慕瑶将手里的苹果削好切成小块,分成两份放在两个盘中,一盘递给了若蜓,若蜓接过,甜甜地道了声谢,慕瑶颔首浅笑表示接受,她和乐灵环吃着另一盘中的苹果。

  “怕你闷得慌,所以叫了瑶姐姐,来同你说说话。”

  “其实呢,是你乐姐姐太无聊了,想来找你聊聊天,别看她文静知礼,实则是个跳脱的女子。”乐灵环正吃着苹果呢,甜甜的汁水在嘴里流转,朝若蜓温婉一笑,不否认慕瑶的话。

  乐灵环说的没错,若蜓闷得很无趣,她是一个婢女,通常手里都有要服侍主子的一系列事情,不是养在深闺里绣花弹琴的大小姐,如今受了伤,连床都不能下,身边的两个侍女是皇上拨的,只做事、不多话,若蜓除了吃饭、喝药就只剩睡觉了,搞得她觉得自己天天乏力,虚弱得很。

  “对了,皇上定于明天中午设宴,将众人打来的猎物给做了吃,后日便启程回都城,但是听阿景说,离王似乎不与我们同行,应该是照顾到你的身体,向皇上请了旨意,许你们单独在后面,可以走得慢一些。”乐灵环将自己听到的告诉若蜓,她是觉得这事与若蜓有关,告诉若蜓有必要。

  “离王对你颇为照拂啊。”慕瑶接过若蜓吃完的空盘子,放在了桌子上,话语里似有暗示若蜓之意。

  “或许是因为奴婢救了离王殿下和小殿下,殿下怀有感激吧。
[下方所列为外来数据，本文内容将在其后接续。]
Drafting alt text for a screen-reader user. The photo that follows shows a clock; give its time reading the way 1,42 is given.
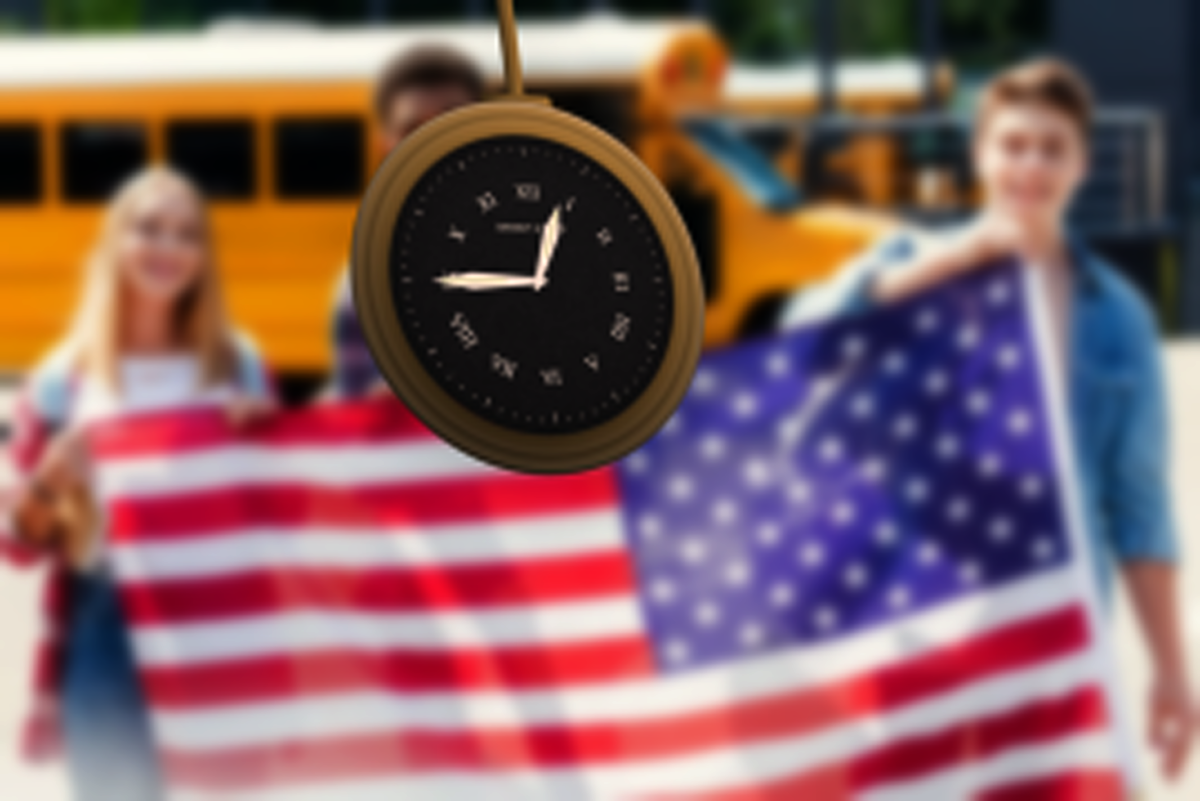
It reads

”若蜓找了个借口搪塞过去,她不想猜,不想自作多情,且一个下人,跟高高在上的离王怎么都不会有相交。

  “嗯,应该是吧。”慕瑶并没有揪着此事不放,顾全了若蜓的想法。

  三人就这么在帐里聊了半晌,直到齐治颖和齐治睿比试归来,齐治睿追在齐治颖后面抱怨不停,“七哥,你自己打了那么多猎物,又是围猎第一,手里有好几只兔子,我就打到这一只,还要给小蜻蜓做毛领呢。”

  齐治睿啥都不服就服齐治颖,一语成谶,嘿!他今天只打到一只兔子,明明看到好几只,还看到一只红毛狐狸,可要不就是猎物跑的太快,一会儿就没影了,要不就是自己射得不准,两个时辰的比试下来,自己就打到这么一只兔子,还被他七哥抢了去,非要做披风毛领。
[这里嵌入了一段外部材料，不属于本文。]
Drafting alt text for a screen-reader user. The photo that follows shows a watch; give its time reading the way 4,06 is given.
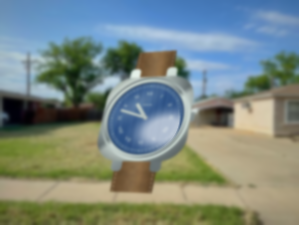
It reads 10,48
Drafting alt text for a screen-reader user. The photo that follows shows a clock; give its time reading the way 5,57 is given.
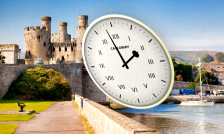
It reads 1,58
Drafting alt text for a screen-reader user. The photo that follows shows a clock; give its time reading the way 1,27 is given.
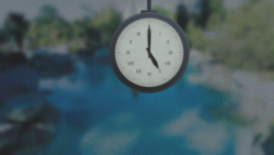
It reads 5,00
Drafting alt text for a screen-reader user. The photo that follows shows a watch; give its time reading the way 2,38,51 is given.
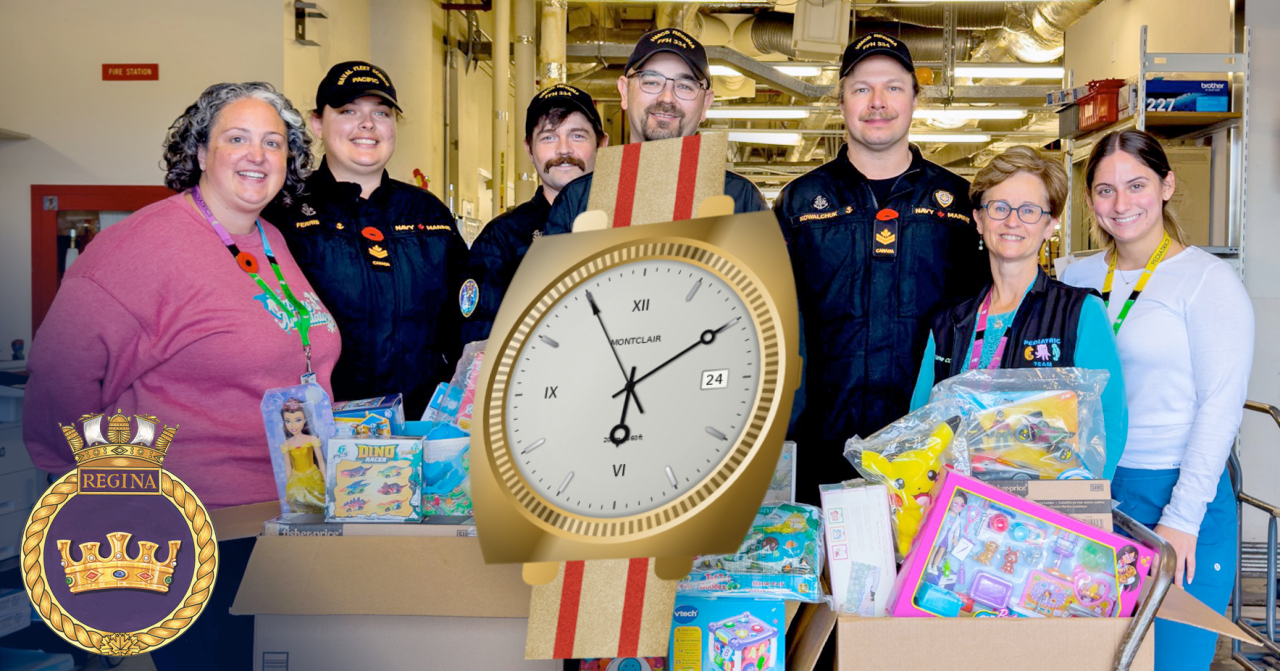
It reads 6,09,55
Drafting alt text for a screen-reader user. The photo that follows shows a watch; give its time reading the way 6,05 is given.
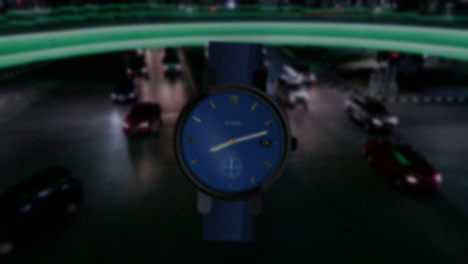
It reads 8,12
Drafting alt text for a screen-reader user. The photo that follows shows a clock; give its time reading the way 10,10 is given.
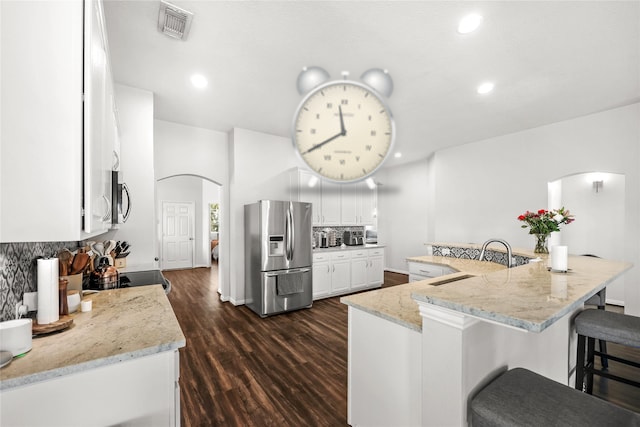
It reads 11,40
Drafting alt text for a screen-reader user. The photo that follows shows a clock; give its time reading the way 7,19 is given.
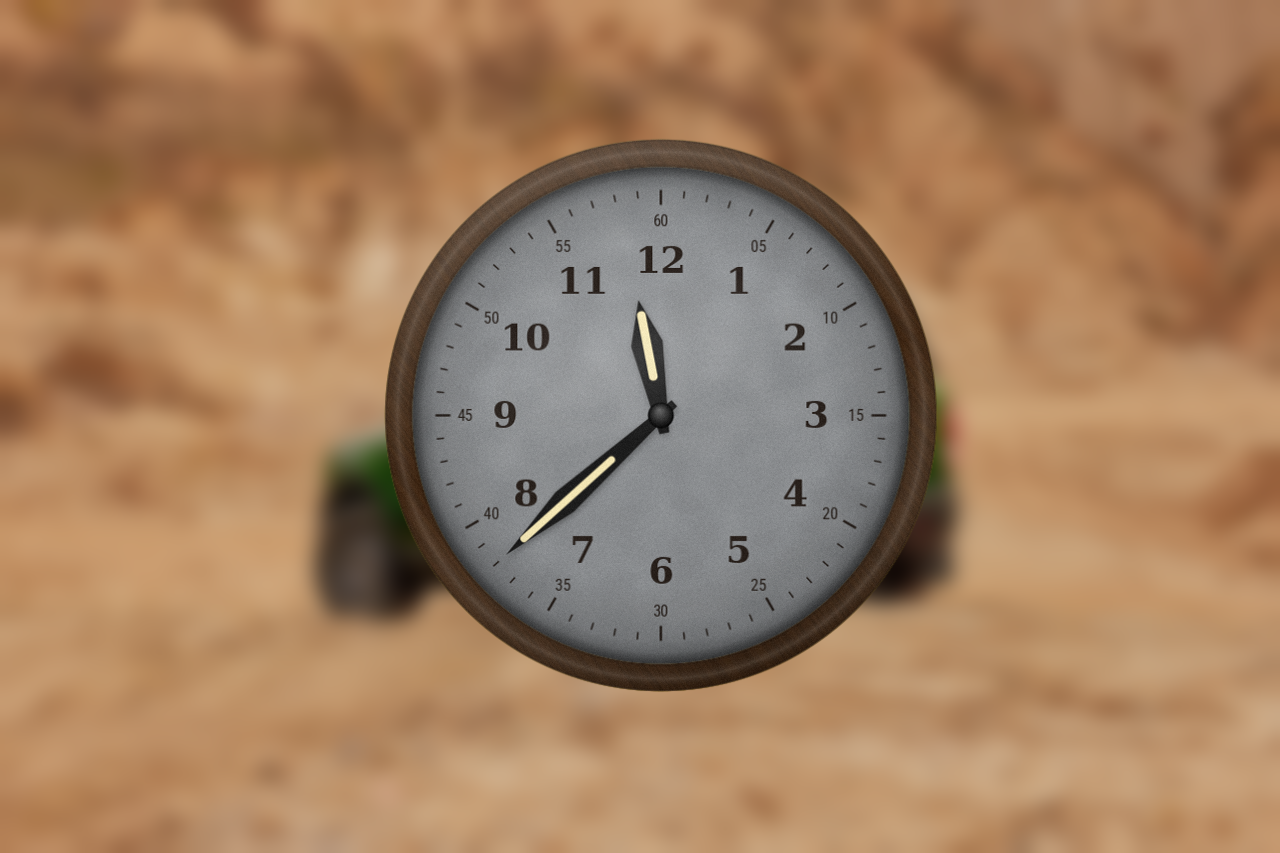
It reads 11,38
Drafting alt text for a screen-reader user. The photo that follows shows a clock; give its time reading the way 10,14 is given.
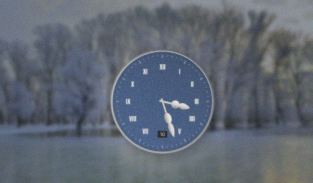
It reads 3,27
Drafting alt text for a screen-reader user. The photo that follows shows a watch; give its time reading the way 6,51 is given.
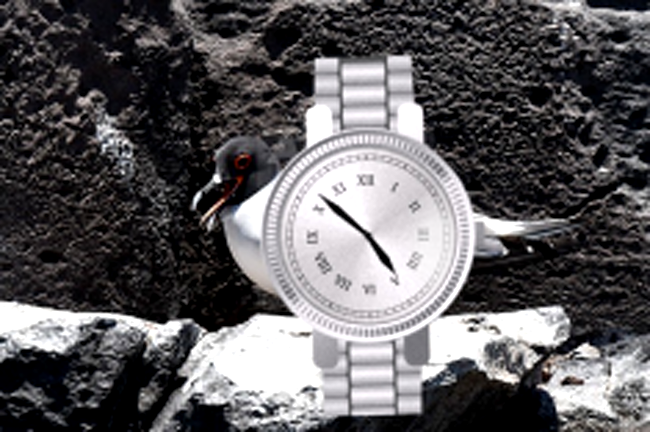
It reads 4,52
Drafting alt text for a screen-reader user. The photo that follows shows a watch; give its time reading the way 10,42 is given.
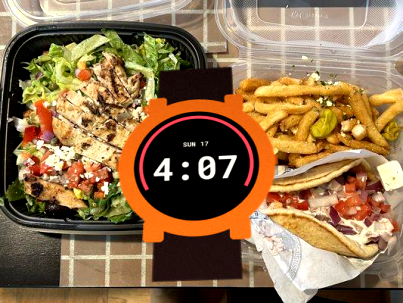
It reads 4,07
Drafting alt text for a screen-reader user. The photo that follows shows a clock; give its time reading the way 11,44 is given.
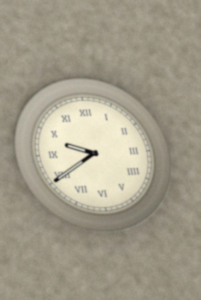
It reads 9,40
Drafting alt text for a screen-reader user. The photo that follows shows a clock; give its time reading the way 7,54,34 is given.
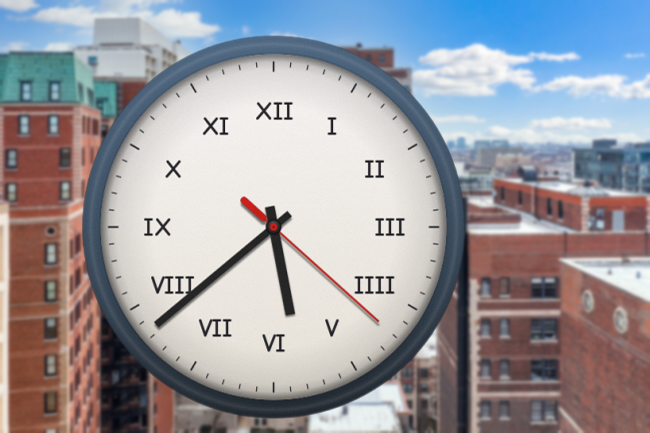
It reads 5,38,22
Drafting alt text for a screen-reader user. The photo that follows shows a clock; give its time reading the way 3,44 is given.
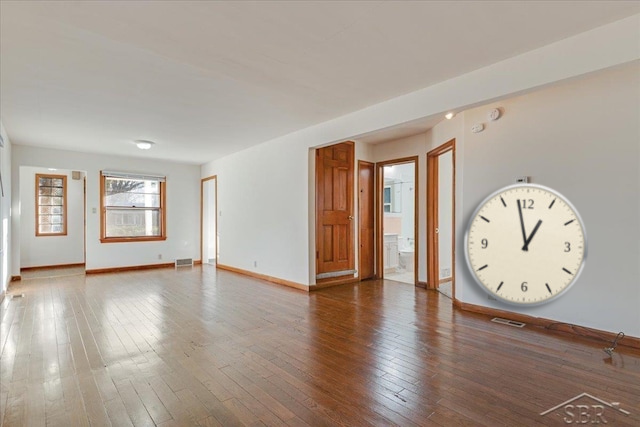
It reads 12,58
  “我的给她做,你的给我做。”齐治颖不理睬齐治睿的跳脚,语气不咸不淡。

  两人没料到乐灵环和慕瑶也在,进帐时还在拉扯,争论这件事。

  “见过三嫂,卫夫人,你们是来看若蜓吗?”齐治颖先看到帐中的两人,不再管齐治睿的拉扯,向两人行了礼,齐治睿急忙也行礼问安。
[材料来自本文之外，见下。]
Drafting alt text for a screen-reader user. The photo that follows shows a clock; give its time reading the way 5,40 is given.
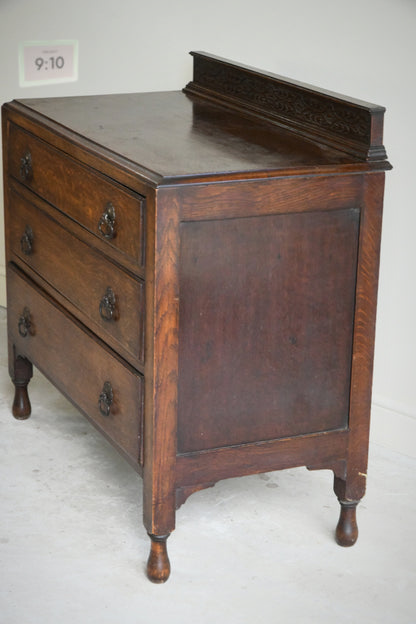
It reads 9,10
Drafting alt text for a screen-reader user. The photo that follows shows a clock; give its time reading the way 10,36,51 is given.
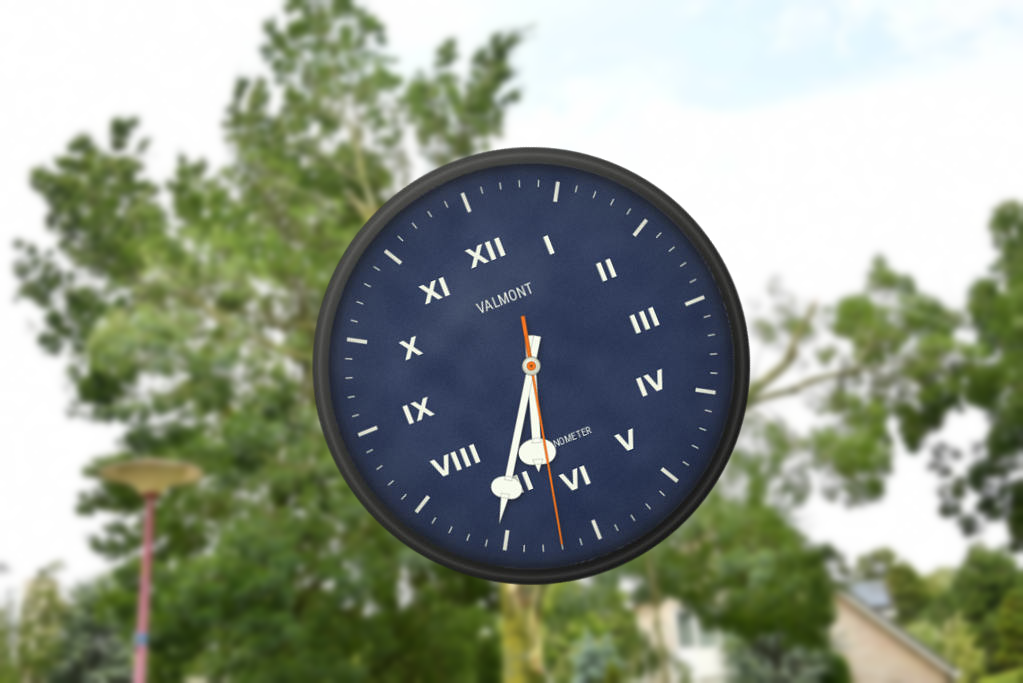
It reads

  “嗯,恰好我和环儿也无聊,就来瞧瞧若蜓的伤势。”

  “我们这便走了,照顾好若蜓姑娘。”乐灵环见齐治颖回来了,也不好再在人家的帐中待下去,拉着慕瑶准备离开,顺便交代了若蜓的两个侍女。

  送两人离开后,齐治颖先发制人地告诉若蜓,“今日打了好几只兔子,皮毛本王已吩咐人带回去,到时给你做披风的毛领,算是本王对你此次救命之恩的报答。”

  “多谢殿下。”

  齐治睿一听,不高兴了,也不想跟若蜓说话了,沉沉地说了句,“七哥,我先回去了。”转身便走,浑身上下都充斥着闷闷不乐的气息。

  “怀王殿下怎么了,看起来不太高兴。”没有叫住齐治睿,若蜓只好转头问齐治颖。

  “可能今天没打到猎物,不太开心。”齐治颖毫无压力的说着谎话,脸不红心不跳,淡定自若。

  若蜓一想,应该也是,毕竟有个无敌的七哥在这,跟自己一比,自己骑射技术都不行,可不就伤心了嘛,寻思着有时间了再安慰他,仔细开导一番。

  “乐姐姐说,殿下不跟陛下的大队伍一起回都城?”

  “嗯,你这伤就养了这么几天,跟着他们行进太快,病情怕是会反复,索性我们慢慢走,他们先走,有二哥和乐大哥在,应该不会出什么问题。”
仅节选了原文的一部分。